WHAT IS REQUIRED -
Exact reproduction of every entry is required.

Data items

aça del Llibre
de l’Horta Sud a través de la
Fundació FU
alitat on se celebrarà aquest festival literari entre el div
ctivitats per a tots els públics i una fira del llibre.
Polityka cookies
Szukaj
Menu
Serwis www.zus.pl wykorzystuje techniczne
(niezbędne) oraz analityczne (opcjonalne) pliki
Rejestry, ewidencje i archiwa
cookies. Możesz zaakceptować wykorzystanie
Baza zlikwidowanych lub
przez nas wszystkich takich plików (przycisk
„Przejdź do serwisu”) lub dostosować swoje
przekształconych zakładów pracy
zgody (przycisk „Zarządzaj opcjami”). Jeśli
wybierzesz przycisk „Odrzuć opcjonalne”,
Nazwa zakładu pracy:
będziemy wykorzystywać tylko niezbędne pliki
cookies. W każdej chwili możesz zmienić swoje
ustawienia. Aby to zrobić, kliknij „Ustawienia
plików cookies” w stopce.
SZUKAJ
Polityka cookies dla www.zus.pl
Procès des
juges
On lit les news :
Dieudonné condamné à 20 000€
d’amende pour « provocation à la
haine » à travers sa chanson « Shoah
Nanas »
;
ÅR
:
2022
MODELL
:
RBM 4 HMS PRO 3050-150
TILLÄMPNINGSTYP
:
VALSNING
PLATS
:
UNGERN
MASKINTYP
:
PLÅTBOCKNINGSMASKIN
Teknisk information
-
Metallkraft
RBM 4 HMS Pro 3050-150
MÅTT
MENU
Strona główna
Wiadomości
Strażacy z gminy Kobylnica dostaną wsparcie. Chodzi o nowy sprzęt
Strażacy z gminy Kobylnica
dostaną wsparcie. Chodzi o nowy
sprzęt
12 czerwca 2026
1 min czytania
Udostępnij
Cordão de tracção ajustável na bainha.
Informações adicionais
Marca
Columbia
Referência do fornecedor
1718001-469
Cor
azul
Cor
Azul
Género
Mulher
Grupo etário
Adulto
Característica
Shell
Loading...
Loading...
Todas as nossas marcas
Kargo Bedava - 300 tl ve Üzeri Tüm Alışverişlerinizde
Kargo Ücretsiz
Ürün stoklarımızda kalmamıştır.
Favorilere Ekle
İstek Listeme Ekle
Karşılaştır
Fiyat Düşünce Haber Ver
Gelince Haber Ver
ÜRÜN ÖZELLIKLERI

WRITTEN RESPONSE -
aça del Llibre
de l’Horta Sud a través de la
Fundació FU
alitat on se celebrarà aquest festival literari entre el div
ctivitats per a tots els públics i una fira del llibre.
Polityka cookies
Szukaj
Menu
Serwis www.zus.pl wykorzystuje techniczne
(niezbędne) oraz analityczne (opcjonalne) pliki
Rejestry, ewidencje i archiwa
cookies. Możesz zaakceptować wykorzystanie
Baza zlikwidowanych lub
przez nas wszystkich takich plików (przycisk
„Przejdź do serwisu”) lub dostosować swoje
przekształconych zakładów pracy
zgody (przycisk „Zarządzaj opcjami”). Jeśli
wybierzesz przycisk „Odrzuć opcjonalne”,
Nazwa zakładu pracy:
będziemy wykorzystywać tylko niezbędne pliki
cookies. W każdej chwili możesz zmienić swoje
ustawienia. Aby to zrobić, kliknij „Ustawienia
plików cookies” w stopce.
SZUKAJ
Polityka cookies dla www.zus.pl
Procès des
juges
On lit les news :
Dieudonné condamné à 20 000€
d’amende pour « provocation à la
haine » à travers sa chanson « Shoah
Nanas »
;
ÅR
:
2022
MODELL
:
RBM 4 HMS PRO 3050-150
TILLÄMPNINGSTYP
:
VALSNING
PLATS
:
UNGERN
MASKINTYP
:
PLÅTBOCKNINGSMASKIN
Teknisk information
-
Metallkraft
RBM 4 HMS Pro 3050-150
MÅTT
MENU
Strona główna
Wiadomości
Strażacy z gminy Kobylnica dostaną wsparcie. Chodzi o nowy sprzęt
Strażacy z gminy Kobylnica
dostaną wsparcie. Chodzi o nowy
sprzęt
12 czerwca 2026
1 min czytania
Udostępnij
Cordão de tracção ajustável na bainha.
Informações adicionais
Marca
Columbia
Referência do fornecedor
1718001-469
Cor
azul
Cor
Azul
Género
Mulher
Grupo etário
Adulto
Característica
Shell
Loading...
Loading...
Todas as nossas marcas
Kargo Bedava - 300 tl ve Üzeri Tüm Alışverişlerinizde
Kargo Ücretsiz
Ürün stoklarımızda kalmamıştır.
Favorilere Ekle
İstek Listeme Ekle
Karşılaştır
Fiyat Düşünce Haber Ver
Gelince Haber Ver
ÜRÜN ÖZELLIKLERI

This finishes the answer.